Mnf Flow, Carb Pressure, and Brand Code are the primary drivers of pH, with Balling Lvl, Oxygen Filler, and Density as secondary factors. Their influence stems from their roles in mixing, carbonation, and recipe formulation, respectively. Skewness and outliers in Mnf Flow and Oxygen Filler require preprocessing to ensure accurate predictions.

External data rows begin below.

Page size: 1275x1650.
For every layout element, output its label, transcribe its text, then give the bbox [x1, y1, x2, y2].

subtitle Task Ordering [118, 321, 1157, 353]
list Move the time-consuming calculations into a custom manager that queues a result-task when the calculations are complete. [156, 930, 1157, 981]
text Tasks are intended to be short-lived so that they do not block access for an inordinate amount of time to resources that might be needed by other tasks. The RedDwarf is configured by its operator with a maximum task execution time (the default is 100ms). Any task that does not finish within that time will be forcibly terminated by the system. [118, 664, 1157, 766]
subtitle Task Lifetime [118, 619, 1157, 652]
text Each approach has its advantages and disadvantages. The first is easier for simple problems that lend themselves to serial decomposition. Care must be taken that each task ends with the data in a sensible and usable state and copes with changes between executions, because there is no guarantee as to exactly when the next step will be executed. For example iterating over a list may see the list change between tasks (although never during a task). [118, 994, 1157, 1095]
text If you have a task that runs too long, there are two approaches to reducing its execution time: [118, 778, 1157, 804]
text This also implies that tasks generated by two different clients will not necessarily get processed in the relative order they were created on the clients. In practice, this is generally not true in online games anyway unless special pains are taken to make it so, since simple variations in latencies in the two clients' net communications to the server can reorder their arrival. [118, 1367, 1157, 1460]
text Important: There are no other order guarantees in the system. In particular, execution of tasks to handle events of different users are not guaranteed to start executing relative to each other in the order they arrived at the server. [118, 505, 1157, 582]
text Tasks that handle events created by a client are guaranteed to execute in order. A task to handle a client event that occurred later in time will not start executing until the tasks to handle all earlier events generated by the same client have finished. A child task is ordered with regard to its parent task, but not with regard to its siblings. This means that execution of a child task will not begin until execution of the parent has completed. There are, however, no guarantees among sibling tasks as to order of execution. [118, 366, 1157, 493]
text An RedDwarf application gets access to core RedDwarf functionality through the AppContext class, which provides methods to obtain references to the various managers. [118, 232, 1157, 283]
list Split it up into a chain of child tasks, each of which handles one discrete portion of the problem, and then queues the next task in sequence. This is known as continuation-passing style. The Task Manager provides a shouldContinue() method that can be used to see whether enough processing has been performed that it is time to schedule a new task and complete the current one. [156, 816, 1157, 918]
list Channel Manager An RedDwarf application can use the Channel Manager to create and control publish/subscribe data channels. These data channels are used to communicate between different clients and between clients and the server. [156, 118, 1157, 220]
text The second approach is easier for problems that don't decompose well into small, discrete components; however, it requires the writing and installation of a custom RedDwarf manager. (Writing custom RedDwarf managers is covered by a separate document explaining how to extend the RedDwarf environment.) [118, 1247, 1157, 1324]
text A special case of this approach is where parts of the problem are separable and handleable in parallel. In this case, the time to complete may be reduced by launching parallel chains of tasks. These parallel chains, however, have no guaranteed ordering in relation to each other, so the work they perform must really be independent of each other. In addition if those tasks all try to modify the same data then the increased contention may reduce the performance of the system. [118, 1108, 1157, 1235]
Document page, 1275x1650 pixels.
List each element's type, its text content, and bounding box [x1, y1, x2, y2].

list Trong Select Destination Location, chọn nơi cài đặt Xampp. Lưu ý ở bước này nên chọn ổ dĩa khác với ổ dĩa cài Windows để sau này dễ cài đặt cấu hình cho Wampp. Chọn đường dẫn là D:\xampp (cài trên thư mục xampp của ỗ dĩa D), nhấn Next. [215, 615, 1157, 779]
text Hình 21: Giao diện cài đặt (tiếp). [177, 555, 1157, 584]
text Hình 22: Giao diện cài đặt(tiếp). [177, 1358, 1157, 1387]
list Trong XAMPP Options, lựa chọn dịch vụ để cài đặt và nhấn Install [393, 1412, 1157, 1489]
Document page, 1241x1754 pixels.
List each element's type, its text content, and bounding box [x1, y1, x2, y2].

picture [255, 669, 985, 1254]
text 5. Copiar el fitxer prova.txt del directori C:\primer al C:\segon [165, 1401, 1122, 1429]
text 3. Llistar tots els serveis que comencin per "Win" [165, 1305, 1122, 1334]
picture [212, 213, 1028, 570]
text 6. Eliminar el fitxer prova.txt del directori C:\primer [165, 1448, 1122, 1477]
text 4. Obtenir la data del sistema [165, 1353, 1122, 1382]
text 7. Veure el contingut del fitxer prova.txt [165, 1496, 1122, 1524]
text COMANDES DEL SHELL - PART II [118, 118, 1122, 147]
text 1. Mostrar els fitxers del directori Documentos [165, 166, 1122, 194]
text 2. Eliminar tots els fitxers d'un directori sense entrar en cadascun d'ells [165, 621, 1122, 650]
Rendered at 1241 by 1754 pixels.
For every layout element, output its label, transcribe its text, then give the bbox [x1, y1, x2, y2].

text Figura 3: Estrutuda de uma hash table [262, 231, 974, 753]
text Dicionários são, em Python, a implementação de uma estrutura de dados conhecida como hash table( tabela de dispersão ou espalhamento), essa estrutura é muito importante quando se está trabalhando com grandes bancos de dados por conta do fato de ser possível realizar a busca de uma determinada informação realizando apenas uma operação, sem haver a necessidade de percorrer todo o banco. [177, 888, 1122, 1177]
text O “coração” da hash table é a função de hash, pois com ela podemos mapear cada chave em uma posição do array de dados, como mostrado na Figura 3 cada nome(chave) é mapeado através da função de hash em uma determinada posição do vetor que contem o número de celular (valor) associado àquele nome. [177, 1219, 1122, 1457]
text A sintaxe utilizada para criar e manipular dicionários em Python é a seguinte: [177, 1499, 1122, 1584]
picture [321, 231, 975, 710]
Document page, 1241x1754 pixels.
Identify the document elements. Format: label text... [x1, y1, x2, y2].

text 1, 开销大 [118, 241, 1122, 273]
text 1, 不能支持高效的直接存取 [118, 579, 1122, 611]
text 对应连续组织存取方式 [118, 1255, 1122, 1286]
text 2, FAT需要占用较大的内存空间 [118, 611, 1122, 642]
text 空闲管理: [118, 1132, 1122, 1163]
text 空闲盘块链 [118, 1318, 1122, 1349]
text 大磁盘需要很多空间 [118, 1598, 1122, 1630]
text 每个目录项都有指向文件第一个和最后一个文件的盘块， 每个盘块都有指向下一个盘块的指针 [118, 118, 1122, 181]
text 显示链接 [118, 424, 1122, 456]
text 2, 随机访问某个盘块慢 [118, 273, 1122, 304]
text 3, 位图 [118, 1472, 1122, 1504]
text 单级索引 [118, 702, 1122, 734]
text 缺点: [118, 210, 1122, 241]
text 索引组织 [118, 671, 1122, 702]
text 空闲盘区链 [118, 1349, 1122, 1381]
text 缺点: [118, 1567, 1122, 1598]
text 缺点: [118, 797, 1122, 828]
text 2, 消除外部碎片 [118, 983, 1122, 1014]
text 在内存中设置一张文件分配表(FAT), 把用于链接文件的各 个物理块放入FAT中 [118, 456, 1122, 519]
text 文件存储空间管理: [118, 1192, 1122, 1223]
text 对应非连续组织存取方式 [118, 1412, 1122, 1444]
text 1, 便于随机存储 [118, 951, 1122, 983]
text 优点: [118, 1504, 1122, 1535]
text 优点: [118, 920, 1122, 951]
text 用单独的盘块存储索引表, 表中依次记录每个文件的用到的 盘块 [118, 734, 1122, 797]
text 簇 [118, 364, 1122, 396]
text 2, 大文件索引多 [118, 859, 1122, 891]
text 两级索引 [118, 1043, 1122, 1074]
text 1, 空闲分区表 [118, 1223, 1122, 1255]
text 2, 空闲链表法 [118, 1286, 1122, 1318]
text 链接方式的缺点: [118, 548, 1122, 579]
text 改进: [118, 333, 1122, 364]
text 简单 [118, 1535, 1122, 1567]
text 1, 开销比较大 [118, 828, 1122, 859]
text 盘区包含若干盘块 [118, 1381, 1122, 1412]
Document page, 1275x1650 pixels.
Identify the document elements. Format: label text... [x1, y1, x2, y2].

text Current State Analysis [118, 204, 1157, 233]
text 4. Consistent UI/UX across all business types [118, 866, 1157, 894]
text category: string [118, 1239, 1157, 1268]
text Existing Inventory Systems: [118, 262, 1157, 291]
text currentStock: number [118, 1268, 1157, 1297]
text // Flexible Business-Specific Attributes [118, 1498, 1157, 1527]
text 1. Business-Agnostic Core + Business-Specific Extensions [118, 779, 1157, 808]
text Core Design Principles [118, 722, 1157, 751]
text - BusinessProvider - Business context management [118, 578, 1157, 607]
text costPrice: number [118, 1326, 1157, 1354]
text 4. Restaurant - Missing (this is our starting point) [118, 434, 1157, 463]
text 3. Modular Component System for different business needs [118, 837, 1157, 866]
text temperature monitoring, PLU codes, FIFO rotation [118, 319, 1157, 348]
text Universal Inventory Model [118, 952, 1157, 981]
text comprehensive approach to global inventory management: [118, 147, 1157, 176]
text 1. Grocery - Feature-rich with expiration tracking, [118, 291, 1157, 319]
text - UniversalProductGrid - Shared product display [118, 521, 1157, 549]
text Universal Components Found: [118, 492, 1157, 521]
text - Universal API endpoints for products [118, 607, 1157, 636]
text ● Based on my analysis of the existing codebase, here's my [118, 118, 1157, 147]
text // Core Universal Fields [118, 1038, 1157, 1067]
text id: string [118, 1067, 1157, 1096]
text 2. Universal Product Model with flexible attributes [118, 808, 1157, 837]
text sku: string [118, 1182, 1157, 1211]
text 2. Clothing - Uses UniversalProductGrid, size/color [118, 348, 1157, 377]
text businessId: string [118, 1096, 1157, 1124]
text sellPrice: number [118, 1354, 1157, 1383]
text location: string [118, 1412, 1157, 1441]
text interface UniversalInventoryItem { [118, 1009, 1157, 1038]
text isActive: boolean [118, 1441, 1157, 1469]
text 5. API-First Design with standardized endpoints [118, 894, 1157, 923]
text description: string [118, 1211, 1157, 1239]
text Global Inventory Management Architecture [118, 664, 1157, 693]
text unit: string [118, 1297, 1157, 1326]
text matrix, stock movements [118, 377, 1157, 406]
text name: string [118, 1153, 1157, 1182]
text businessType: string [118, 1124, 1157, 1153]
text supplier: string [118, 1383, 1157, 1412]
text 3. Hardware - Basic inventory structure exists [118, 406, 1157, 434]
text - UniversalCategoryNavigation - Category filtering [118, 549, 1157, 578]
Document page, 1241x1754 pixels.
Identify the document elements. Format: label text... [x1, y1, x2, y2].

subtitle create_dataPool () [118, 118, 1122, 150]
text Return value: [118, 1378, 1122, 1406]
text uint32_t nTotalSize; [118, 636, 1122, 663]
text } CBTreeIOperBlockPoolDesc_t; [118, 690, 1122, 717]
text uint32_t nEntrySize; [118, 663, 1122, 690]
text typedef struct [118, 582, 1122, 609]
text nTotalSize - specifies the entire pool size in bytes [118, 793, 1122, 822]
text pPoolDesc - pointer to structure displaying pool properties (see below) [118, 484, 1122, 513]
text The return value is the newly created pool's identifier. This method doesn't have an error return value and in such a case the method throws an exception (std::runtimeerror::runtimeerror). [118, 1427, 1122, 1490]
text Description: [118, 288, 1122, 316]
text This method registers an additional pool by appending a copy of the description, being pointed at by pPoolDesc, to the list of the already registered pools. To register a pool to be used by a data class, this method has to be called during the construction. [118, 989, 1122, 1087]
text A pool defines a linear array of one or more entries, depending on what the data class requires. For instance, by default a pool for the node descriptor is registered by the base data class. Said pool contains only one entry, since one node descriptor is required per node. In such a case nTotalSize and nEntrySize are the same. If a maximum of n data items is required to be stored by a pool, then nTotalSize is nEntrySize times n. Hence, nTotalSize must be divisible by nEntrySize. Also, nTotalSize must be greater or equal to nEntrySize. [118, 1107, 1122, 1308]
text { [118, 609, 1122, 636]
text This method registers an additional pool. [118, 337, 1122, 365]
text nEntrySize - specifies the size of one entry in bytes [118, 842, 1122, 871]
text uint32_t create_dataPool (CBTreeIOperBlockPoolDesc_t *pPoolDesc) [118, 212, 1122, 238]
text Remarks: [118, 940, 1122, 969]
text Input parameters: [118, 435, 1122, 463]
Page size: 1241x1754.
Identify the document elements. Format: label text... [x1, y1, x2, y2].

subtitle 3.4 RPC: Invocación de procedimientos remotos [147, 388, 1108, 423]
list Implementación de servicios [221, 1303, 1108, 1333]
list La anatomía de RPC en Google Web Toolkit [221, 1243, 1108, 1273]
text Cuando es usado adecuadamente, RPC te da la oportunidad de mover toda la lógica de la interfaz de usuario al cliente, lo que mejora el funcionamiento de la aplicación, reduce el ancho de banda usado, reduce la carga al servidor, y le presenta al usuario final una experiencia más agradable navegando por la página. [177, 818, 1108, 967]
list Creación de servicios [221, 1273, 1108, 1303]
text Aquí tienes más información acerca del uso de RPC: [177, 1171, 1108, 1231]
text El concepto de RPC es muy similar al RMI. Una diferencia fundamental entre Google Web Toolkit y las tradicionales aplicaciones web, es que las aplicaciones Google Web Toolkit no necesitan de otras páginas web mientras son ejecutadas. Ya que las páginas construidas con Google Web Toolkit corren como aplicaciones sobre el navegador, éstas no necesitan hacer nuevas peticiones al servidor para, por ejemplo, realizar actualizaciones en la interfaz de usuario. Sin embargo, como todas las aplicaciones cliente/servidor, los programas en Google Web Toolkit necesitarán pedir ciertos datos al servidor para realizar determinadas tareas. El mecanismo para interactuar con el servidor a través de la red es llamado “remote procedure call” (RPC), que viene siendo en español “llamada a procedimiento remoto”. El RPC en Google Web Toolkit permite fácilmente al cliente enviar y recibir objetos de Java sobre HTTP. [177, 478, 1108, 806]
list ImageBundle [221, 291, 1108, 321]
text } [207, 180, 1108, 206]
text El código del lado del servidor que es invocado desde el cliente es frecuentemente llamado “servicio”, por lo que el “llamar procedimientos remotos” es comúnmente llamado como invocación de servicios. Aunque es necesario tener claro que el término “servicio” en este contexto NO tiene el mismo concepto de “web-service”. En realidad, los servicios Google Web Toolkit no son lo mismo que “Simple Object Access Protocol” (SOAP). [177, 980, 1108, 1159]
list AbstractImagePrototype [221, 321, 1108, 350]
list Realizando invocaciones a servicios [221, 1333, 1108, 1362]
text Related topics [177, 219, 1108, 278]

Best-Performing Model show Random Forest RMSE = 0.0952128 is the most accurate, but XGBoost’s competitive performance and practical advantages make it the preferred choice for production. We pick XGBoost cause its predicts pH accurately by modeling non-linear relationships, handling multicollinearity, and leveraging engineered features. Its High correlations, Robust to skewness and outliers, and RMSE of 0.12 and robust preprocessing ensure reliable predictions, though addressing skewness and data quality issues enhances performance.